**ASSIGNMENT**
The answer must consist solely of the lines from the opening line of the entries through the line with "Customer Service", transcribed exactly and without any pictures.

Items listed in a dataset
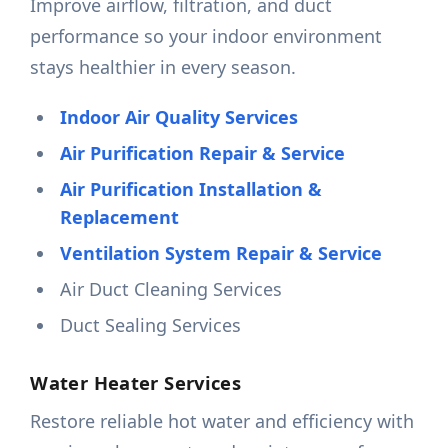
Improve airflow, filtration, and duct
performance so your indoor environment
stays healthier in every season.
Indoor Air Quality Services
Air Purification Repair & Service
Air Purification Installation &
Replacement
Ventilation System Repair & Service
Air Duct Cleaning Services
Duct Sealing Services
Water Heater Services
Restore reliable hot water and efficiency with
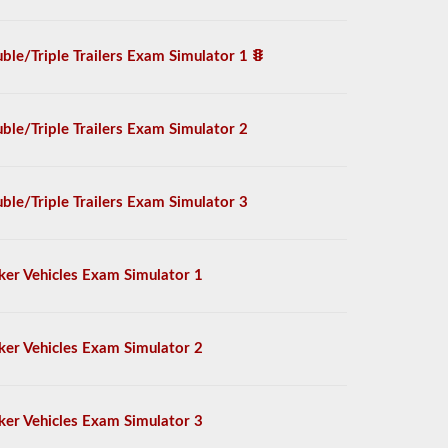
ble/Triple Trailers Exam Simulator 1
ble/Triple Trailers Exam Simulator 2
ble/Triple Trailers Exam Simulator 3
ker Vehicles Exam Simulator 1
ker Vehicles Exam Simulator 2
ker Vehicles Exam Simulator 3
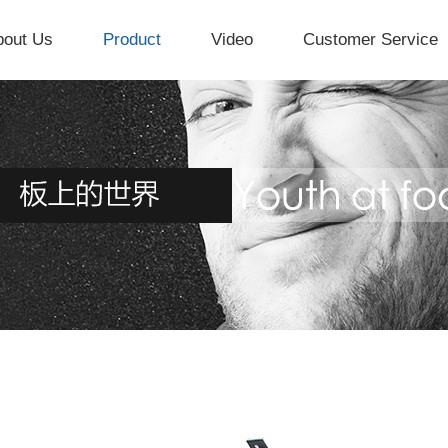
bout Us
Product
Video
Customer Service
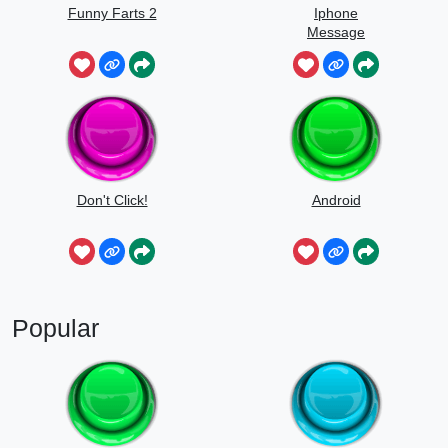
Funny Farts 2
Iphone
Message
Don't Click!
Android
Popular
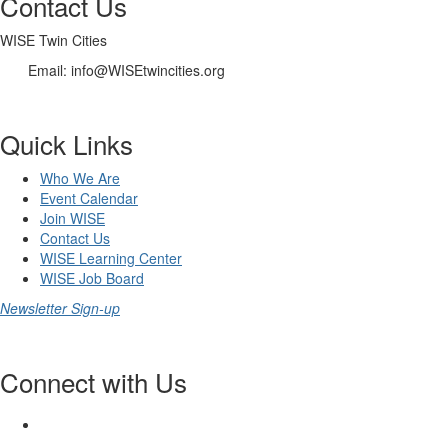
Contact Us
WISE Twin Cities
Email: info@WISEtwincities.org
Quick Links
Who We Are
Event Calendar
Join WISE
Contact Us
WISE Learning Center
WISE Job Board
Newsletter Sign-up
Connect with Us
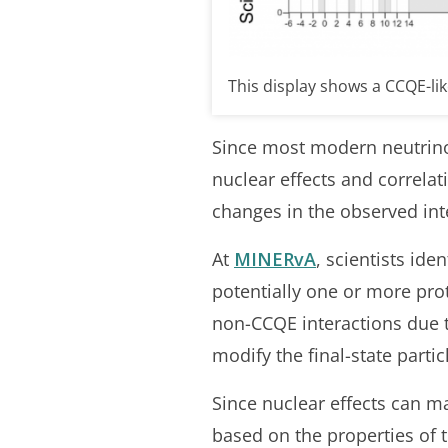
This display shows a CCQE-li
Since most modern neutrino
nuclear effects and correla
changes in the observed int
At
MINERvA
, scientists ide
potentially one or more pr
non-CCQE interactions due to
modify the final-state partic
Since nuclear effects can m
based on the properties of t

**TASK SOLUTION**
Improve airflow, filtration, and duct
performance so your indoor environment
stays healthier in every season.
Indoor Air Quality Services
Air Purification Repair & Service
Air Purification Installation &
Replacement
Ventilation System Repair & Service
Air Duct Cleaning Services
Duct Sealing Services
Water Heater Services
Restore reliable hot water and efficiency with
ble/Triple Trailers Exam Simulator 1
ble/Triple Trailers Exam Simulator 2
ble/Triple Trailers Exam Simulator 3
ker Vehicles Exam Simulator 1
ker Vehicles Exam Simulator 2
ker Vehicles Exam Simulator 3
bout Us
Product
Video
Customer Service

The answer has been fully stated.